New issue
Advanced search Search tips
Note: Color blocks (like or ) mean that a user may not be available. Tooltip shows the reason.

Issue 424961 link

Starred by 1 user

Issue metadata

Status: Fixed
Owner:
Closed: Nov 2014
Cc:
Components:
EstimatedDays: ----
NextAction: ----
OS: Windows
Pri: 1
Type: Bug-Security



Sign in to add a comment

Security: Local file access in plugins via chrome-extension protocol handler vulnerability

Project Member Reported by rob@robwu.nl, Oct 19 2014

Issue description

This template is ONLY for reporting security bugs.

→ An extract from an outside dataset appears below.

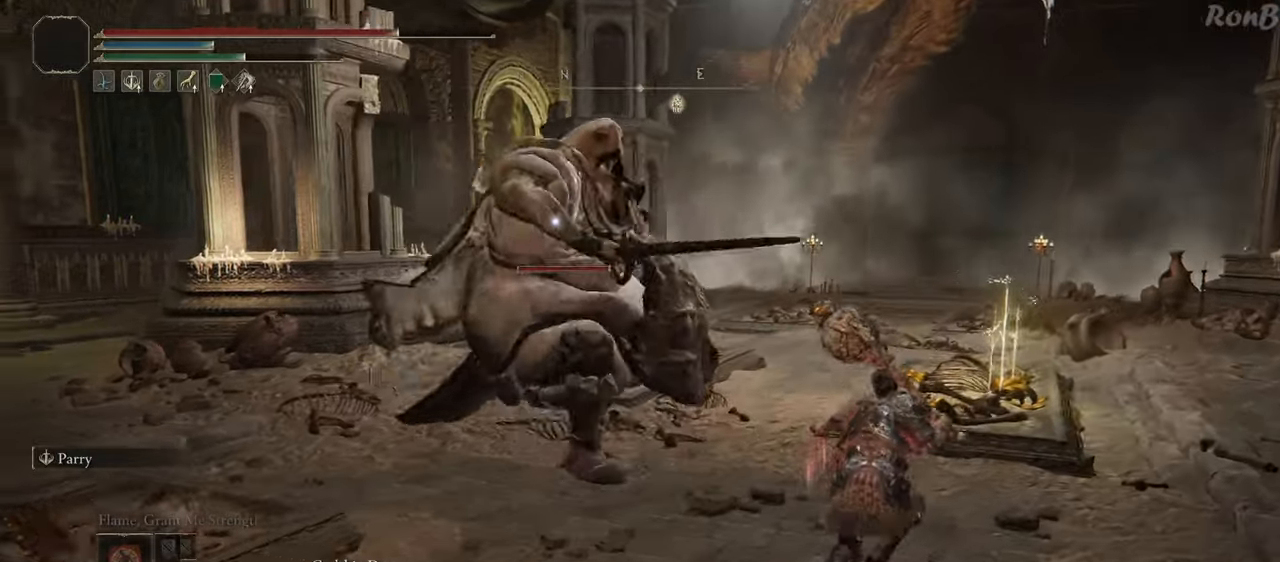
{"buttons": [], "left_stick": "up", "right_stick": "center"}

Please use a different
template for other types of bug reports.

Please see the following link for instructions on filing security bugs:
http://www.chromium.org/Home/chromium-security/reporting-security-bugs


VULNERABILITY DETAILS
Please provide a brief explanation of the security issue.
The chrome-extension: and chrome-extension-resource: protocol handlers inherits from the file:-protocol handler.
On Windows, the file:-protocol handler has a special case for .lnk files (see URLRequestFileJob::IsRedirectResponse). These shortcuts are automatically resolved and treated as a redirect. Consequently, chrome-extension://EXTENSIONID/shortcut.lnk URL will be resolved to a file://-URL.

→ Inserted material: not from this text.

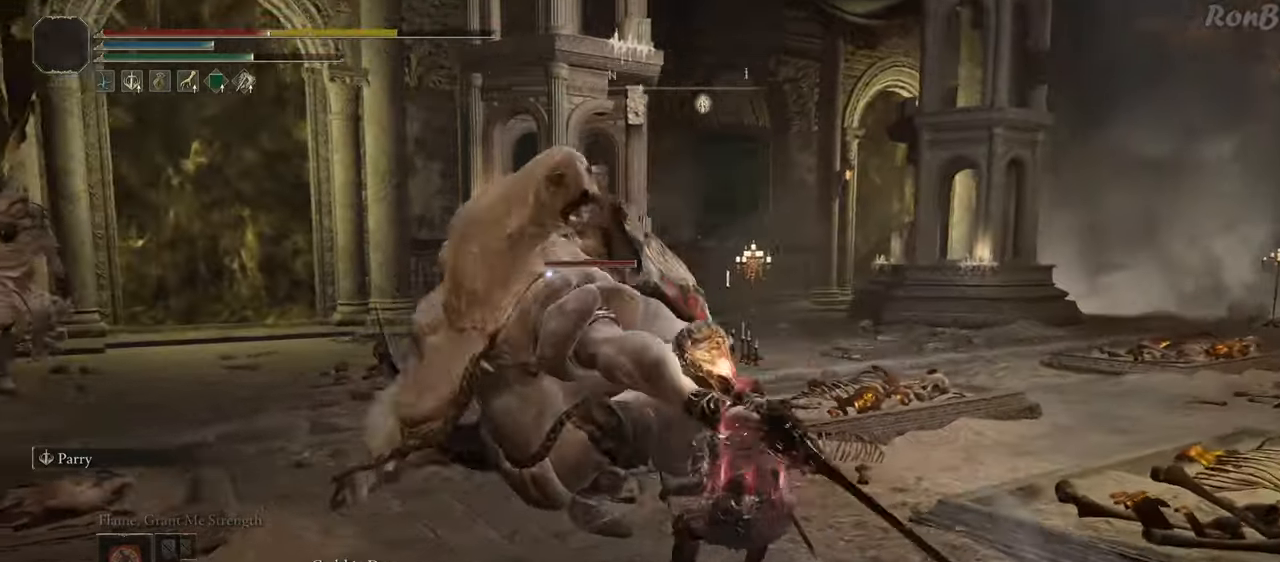
{"buttons": [], "left_stick": "up-right", "right_stick": "center", "events": [[133, "left_stick", "up-right"], [267, "left_stick", "right"], [450, "left_stick", "up-right"]]}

Thanks to the tight security checks for file:-URLs in ResourceLoader::OnReceivedRedirect, this bug does not create an issue for most process types. NPAPI plugins are exempt from these security checks though, so programs that use these plugins can bypass the file:-scheme restriction on Windows computers (even if the plugin runtime restricts file:-access).

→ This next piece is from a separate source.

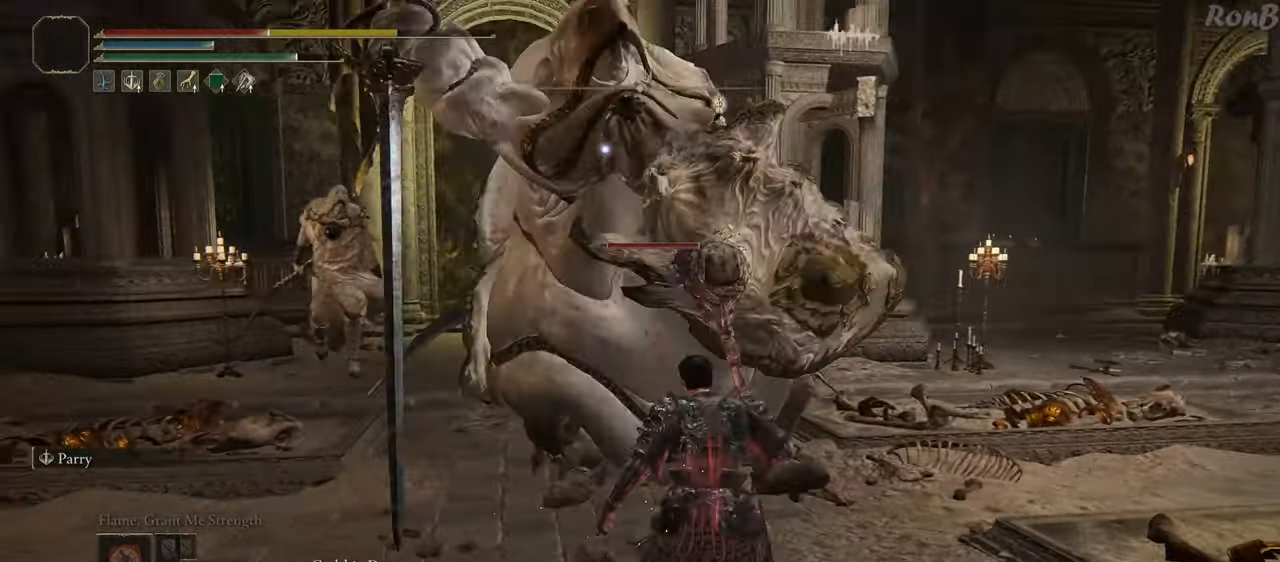
{"buttons": [], "left_stick": "center", "right_stick": "center", "events": [[33, "left_stick", "up"], [400, "left_stick", "up-right"], [500, "left_stick", "center"]]}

The IShellLink API is used to resolve .lnk files, which is not limited to absolute paths. So even with little knowledge of the filesystem structure, an attacker can read many sensitive files. (IShellLink - http://msdn.microsoft.com/en-us/library/windows/desktop/bb776891.aspx).

VERSION
Google Chrome Stable 38.0.2125.104 (Official Build 290379)
OS      Windows (tested with XP and Windows 7)
Flash   15,0,0,189

REPRODUCTION CASE
Please include a demonstration of the security bug, such as an attached
HTML or binary file that reproduces the bug when loaded in Chrome. PLEASE
make the file as small as possible and remove any content not required to
demonstrate the bug.

Steps to reproduce:
I guess that Flash is the most popular and innocuous-looking NPAPI plugin, so here is a PoC for Flash.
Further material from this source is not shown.